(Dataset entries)
====

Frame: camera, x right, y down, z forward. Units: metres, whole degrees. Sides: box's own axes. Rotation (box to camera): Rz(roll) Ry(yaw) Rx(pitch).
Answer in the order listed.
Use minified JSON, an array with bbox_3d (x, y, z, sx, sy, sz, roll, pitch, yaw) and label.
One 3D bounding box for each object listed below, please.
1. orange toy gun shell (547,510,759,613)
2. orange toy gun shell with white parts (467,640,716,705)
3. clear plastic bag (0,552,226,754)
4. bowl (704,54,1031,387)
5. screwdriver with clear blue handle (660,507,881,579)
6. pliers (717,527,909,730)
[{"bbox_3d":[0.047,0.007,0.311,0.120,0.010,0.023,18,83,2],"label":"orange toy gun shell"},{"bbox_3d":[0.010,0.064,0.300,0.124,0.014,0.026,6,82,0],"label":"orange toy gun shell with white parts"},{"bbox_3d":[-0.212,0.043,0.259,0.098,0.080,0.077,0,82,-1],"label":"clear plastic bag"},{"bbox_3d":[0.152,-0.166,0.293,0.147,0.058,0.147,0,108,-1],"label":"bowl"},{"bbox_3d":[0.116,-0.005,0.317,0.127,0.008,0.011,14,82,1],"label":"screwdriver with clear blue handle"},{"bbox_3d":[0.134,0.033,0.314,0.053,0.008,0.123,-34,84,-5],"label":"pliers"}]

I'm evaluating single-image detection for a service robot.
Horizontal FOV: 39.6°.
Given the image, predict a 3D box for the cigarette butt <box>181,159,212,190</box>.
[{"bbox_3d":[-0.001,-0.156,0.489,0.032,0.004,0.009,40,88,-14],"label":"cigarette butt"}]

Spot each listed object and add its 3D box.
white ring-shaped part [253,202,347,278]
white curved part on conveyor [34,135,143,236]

====

*Problem to work on:* For every line above in which the string "roll" appears, add one; please give the final count and nothing else.

*Result:* 2